[Start of Attachment]

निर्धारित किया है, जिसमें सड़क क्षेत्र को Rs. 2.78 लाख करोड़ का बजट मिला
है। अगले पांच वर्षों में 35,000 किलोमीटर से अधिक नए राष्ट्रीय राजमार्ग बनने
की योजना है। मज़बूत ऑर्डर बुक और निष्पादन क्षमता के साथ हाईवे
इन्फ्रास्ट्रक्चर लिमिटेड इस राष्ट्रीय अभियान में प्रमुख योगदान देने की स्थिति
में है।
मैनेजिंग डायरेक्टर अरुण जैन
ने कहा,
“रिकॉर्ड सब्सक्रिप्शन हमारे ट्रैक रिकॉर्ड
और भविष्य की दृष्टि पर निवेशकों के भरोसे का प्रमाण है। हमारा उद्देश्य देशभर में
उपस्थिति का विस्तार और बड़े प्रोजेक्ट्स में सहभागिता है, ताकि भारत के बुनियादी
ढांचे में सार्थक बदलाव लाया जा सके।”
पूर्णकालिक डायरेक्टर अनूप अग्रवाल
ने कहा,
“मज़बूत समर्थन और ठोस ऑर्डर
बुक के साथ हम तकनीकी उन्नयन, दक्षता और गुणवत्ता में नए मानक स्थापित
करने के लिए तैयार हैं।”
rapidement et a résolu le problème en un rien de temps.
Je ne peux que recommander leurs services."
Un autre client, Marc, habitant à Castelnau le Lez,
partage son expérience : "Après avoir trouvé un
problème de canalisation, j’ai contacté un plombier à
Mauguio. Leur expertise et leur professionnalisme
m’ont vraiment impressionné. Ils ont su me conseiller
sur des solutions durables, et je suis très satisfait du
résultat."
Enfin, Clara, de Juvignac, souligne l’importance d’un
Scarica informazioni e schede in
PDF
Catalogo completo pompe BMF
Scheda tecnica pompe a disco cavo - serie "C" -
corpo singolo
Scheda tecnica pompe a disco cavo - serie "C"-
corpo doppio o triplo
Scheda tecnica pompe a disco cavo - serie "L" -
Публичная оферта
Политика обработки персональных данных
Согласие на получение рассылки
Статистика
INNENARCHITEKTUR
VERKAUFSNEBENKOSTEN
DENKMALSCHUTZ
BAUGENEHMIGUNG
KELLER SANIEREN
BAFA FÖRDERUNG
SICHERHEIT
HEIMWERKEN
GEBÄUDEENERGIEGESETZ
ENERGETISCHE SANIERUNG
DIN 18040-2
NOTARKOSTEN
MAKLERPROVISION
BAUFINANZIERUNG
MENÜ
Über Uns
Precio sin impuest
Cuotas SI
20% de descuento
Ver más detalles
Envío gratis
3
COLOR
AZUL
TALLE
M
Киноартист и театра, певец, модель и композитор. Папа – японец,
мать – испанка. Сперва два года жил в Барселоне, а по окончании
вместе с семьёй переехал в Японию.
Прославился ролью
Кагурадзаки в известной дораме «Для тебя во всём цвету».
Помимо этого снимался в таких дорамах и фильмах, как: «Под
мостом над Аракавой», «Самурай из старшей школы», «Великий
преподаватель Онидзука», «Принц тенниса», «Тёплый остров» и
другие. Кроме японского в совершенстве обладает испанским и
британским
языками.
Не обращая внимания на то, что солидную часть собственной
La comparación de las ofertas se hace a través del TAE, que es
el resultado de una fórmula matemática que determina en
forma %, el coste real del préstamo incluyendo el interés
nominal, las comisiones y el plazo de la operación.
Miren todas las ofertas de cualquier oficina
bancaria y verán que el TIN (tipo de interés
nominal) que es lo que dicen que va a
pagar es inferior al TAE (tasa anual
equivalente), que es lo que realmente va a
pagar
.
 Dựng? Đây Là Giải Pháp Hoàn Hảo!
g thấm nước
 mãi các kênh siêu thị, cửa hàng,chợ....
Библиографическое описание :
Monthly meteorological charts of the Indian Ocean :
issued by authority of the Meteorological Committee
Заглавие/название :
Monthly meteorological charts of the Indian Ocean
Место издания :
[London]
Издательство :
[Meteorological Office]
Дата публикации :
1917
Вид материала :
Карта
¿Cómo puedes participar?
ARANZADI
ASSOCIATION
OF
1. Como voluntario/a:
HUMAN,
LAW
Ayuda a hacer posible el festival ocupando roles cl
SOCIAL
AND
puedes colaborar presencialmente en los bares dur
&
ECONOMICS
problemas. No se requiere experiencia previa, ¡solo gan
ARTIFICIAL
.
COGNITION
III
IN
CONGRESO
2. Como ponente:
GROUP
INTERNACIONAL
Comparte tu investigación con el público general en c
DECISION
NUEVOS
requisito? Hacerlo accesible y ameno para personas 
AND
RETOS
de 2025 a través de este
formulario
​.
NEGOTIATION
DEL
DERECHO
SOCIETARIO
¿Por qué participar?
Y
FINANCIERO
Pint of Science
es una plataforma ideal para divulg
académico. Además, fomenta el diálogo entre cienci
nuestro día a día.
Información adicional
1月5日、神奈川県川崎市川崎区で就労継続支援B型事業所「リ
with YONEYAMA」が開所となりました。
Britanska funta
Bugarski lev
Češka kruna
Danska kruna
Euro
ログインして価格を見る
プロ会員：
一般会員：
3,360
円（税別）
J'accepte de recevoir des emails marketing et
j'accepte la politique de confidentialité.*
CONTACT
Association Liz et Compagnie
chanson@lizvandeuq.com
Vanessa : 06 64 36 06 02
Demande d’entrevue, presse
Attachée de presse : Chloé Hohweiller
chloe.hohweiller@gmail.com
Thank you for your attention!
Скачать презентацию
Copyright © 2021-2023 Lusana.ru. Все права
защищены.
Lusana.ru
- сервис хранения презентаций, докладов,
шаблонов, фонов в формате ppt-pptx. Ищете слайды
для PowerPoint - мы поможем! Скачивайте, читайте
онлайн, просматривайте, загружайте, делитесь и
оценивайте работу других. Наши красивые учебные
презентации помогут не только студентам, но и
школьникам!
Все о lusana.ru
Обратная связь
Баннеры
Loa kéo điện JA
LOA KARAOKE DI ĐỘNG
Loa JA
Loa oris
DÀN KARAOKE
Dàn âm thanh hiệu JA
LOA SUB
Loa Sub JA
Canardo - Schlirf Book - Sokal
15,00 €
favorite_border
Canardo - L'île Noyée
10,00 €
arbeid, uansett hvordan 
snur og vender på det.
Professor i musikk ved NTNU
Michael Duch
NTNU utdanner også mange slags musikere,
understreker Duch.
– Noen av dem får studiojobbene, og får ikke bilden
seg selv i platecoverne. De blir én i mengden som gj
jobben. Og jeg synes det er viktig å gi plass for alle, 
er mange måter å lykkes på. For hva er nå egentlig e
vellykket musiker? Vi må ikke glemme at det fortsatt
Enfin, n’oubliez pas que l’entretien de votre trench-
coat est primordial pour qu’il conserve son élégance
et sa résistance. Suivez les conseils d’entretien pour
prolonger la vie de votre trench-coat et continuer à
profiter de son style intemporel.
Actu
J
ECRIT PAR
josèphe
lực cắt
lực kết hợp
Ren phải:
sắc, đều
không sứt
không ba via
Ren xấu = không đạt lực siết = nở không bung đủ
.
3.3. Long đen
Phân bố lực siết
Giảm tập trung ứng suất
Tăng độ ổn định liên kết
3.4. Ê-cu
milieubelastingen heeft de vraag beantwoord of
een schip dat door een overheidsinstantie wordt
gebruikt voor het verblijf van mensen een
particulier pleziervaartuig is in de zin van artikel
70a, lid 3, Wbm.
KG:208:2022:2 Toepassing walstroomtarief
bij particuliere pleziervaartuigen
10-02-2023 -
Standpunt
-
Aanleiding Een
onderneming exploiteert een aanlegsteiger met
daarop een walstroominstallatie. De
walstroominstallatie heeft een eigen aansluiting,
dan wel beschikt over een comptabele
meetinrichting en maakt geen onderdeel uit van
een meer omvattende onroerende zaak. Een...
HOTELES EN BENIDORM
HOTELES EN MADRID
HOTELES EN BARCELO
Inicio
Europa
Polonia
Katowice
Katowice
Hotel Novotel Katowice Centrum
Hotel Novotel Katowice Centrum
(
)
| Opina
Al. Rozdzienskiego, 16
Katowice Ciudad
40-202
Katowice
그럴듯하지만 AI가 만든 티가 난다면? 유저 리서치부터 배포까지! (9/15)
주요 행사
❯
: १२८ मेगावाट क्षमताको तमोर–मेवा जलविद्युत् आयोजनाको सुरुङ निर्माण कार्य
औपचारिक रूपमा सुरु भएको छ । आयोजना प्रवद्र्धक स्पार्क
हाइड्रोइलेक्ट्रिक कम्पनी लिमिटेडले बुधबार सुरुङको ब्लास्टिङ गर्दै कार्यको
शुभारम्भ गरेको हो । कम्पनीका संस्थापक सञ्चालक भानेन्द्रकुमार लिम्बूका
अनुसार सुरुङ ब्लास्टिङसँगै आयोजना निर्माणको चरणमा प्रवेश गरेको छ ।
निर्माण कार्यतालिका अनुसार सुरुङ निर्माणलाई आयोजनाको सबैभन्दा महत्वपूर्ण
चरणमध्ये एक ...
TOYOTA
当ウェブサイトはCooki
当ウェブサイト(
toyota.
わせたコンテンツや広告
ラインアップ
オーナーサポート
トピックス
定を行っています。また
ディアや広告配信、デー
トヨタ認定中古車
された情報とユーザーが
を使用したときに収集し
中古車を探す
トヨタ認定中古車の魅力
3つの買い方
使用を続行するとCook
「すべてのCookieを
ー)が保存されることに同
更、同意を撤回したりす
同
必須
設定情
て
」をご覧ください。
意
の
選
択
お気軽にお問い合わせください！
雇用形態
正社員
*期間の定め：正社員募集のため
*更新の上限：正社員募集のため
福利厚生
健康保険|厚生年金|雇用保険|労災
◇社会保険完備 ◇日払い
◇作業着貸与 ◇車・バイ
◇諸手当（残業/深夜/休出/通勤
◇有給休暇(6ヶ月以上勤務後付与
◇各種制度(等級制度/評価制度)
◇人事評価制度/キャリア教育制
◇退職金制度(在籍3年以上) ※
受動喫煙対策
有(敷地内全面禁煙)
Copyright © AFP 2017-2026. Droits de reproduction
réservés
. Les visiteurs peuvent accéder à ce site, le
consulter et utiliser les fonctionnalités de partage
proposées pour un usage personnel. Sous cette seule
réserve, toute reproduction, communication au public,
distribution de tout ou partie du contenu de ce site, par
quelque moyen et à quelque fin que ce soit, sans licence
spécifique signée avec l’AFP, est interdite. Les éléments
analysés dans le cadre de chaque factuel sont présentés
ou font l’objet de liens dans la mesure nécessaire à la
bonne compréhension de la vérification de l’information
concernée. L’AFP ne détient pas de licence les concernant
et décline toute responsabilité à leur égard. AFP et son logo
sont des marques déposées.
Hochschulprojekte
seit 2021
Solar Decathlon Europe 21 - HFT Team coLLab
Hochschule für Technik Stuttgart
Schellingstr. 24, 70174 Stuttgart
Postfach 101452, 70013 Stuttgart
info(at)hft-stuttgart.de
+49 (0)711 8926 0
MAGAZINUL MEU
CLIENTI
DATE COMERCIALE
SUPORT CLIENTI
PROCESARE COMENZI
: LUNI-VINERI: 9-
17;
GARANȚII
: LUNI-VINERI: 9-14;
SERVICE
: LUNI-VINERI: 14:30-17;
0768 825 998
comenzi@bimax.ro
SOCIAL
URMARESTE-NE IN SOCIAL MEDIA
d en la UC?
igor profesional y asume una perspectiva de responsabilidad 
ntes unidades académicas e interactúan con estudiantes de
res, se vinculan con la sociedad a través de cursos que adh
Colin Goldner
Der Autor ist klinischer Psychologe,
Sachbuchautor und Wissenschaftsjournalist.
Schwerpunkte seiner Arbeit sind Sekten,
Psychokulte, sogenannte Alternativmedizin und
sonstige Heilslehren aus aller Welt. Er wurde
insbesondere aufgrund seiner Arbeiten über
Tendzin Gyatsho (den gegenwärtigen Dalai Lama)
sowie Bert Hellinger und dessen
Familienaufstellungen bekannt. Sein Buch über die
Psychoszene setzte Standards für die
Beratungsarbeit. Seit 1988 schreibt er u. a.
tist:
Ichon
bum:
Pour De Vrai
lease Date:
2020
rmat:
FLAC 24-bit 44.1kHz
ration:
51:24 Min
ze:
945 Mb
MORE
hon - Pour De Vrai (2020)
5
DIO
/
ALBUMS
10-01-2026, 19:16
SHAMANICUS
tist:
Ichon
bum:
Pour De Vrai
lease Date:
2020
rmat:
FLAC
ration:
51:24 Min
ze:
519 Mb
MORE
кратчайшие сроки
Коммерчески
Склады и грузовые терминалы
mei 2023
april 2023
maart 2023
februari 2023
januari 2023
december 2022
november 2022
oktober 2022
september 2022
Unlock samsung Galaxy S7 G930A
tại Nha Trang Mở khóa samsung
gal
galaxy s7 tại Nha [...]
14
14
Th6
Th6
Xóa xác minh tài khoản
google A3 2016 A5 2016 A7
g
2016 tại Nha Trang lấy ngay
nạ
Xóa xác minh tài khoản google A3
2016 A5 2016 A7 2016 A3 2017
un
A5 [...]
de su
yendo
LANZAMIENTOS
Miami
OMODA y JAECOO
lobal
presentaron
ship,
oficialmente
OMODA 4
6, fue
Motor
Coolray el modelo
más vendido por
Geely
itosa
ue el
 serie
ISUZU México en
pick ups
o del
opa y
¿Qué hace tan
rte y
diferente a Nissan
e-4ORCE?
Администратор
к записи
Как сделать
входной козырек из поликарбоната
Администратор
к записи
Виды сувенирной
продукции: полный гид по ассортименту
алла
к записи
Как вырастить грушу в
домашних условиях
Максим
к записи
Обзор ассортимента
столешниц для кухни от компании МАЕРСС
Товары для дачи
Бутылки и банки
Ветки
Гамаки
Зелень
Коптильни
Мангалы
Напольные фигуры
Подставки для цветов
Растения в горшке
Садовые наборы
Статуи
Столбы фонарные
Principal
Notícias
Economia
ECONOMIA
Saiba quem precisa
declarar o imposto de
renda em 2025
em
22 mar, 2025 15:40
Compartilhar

[End of Attachment]

PROBLEM: Pull every line with the string "presse" out of the material.

EXERCISE RESULT:
Demande d’entrevue, presse
Attachée de presse : Chloé Hohweiller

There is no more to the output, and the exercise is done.